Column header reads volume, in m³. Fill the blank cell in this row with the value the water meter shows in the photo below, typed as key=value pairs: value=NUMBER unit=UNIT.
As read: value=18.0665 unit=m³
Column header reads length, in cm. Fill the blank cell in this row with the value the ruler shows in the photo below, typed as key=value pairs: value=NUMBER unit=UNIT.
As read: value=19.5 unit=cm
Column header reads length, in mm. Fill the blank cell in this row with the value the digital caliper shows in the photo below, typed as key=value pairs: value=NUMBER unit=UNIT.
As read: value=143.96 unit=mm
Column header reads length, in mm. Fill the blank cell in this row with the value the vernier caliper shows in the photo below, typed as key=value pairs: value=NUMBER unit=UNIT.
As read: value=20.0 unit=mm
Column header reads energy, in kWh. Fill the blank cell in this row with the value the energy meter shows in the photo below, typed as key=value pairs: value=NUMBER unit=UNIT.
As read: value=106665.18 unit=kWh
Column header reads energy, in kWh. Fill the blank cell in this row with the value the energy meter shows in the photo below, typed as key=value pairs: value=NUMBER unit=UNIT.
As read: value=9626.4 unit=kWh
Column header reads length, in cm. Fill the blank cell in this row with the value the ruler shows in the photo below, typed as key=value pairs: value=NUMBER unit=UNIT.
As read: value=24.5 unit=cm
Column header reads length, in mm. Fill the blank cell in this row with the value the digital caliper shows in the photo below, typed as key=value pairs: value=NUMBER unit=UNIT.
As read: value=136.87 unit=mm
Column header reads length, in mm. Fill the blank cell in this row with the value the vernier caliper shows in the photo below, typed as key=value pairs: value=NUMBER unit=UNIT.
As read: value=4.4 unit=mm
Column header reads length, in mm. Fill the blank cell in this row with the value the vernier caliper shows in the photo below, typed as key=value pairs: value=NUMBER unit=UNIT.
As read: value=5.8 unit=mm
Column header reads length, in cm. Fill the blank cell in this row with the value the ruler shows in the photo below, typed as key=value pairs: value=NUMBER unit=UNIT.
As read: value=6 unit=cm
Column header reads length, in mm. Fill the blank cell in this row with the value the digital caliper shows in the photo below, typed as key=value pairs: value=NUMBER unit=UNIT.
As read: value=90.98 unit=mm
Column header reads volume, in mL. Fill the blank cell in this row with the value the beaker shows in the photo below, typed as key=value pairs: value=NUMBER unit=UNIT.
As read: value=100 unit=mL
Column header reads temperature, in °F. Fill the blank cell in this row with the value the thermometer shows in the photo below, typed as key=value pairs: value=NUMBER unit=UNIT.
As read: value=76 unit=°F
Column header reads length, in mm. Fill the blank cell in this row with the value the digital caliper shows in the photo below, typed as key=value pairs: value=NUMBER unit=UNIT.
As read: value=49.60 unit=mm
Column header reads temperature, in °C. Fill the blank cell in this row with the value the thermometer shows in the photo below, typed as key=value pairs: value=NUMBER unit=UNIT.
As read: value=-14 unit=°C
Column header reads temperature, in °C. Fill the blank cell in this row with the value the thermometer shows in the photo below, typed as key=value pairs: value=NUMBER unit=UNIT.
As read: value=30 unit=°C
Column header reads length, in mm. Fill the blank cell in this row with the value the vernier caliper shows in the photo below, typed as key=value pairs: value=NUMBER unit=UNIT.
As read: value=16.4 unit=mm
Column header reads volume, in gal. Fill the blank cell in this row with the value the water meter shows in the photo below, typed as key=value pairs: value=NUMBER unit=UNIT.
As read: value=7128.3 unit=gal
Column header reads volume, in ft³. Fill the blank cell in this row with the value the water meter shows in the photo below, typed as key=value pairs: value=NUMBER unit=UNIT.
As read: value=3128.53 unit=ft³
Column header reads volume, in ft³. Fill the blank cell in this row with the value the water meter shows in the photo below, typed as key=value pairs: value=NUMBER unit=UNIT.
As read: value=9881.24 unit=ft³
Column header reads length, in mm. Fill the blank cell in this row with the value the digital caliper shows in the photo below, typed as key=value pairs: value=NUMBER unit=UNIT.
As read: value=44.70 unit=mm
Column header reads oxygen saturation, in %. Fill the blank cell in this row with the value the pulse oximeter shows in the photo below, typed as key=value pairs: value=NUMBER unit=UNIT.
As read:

◇ ◇ ◇ ◇

Task: Copy the lines from the start of the listing through the line containing "As read: value=18.0665 unit=m³", inclusive, swapping "water meter" for "flow meter" and changing nothing else.

Answer below:
Column header reads volume, in m³. Fill the blank cell in this row with the value the flow meter shows in the photo below, typed as key=value pairs: value=NUMBER unit=UNIT.
As read: value=18.0665 unit=m³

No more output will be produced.